++++ RECORDS PROVIDED

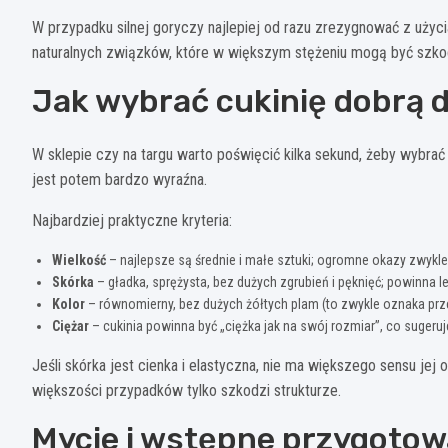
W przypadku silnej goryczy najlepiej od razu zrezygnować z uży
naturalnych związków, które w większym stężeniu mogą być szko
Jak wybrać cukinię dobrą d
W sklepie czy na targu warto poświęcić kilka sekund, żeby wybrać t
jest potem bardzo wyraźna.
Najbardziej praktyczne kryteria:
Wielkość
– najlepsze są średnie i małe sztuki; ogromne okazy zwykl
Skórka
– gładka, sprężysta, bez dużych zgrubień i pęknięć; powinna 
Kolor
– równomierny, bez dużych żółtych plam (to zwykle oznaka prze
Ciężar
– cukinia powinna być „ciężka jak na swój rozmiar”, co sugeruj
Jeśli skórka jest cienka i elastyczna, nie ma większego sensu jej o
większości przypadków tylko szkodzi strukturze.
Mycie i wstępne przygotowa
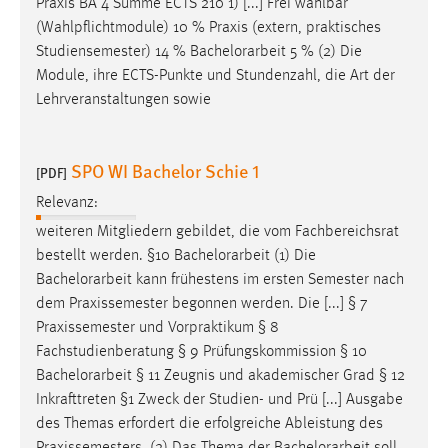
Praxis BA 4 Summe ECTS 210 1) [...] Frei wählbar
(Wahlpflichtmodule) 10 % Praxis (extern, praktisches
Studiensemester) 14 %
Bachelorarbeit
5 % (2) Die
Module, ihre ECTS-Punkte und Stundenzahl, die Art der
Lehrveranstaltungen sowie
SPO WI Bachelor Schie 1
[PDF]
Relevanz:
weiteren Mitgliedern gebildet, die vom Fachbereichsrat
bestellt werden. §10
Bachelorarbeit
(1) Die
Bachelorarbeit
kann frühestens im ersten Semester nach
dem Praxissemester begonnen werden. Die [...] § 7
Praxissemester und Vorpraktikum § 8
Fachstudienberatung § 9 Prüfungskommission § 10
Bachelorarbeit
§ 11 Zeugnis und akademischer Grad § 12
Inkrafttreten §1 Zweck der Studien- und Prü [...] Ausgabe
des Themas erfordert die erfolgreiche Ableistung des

++++++++
++++ RECORDS PROVIDED

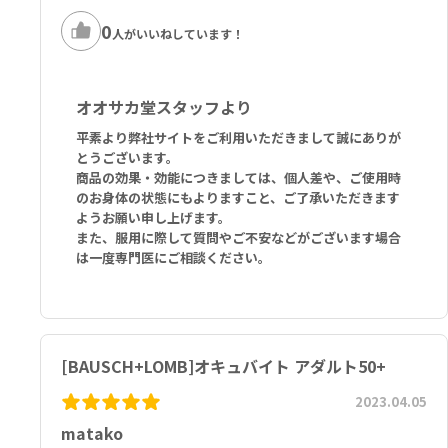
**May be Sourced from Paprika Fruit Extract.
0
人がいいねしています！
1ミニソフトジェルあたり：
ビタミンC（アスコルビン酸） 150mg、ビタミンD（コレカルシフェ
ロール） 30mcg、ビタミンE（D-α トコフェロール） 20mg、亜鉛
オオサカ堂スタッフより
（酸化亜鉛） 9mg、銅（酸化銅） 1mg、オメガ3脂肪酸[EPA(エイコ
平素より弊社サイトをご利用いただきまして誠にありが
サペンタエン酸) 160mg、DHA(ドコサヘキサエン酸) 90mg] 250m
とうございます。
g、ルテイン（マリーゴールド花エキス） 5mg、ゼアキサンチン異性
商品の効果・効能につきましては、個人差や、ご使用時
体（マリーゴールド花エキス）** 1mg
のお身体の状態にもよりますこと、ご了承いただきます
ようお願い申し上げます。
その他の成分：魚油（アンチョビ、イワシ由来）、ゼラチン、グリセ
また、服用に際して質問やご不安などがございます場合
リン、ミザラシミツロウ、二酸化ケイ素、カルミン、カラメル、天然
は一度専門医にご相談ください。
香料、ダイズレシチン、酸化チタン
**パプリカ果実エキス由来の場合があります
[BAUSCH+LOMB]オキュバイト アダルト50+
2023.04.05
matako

++++++++

WHAT YOU HAVE TO DO:
Retype the material line for line, starting at the line that contains "W przypadku silnej" and ending at the line that contains "Mycie i wstępne przygotowa", with both of those lines included.

SOLUTION TO THE PROBLEM:
W przypadku silnej goryczy najlepiej od razu zrezygnować z uży
naturalnych związków, które w większym stężeniu mogą być szko
Jak wybrać cukinię dobrą d
W sklepie czy na targu warto poświęcić kilka sekund, żeby wybrać t
jest potem bardzo wyraźna.
Najbardziej praktyczne kryteria:
Wielkość
– najlepsze są średnie i małe sztuki; ogromne okazy zwykl
Skórka
– gładka, sprężysta, bez dużych zgrubień i pęknięć; powinna 
Kolor
– równomierny, bez dużych żółtych plam (to zwykle oznaka prze
Ciężar
– cukinia powinna być „ciężka jak na swój rozmiar”, co sugeruj
Jeśli skórka jest cienka i elastyczna, nie ma większego sensu jej o
większości przypadków tylko szkodzi strukturze.
Mycie i wstępne przygotowa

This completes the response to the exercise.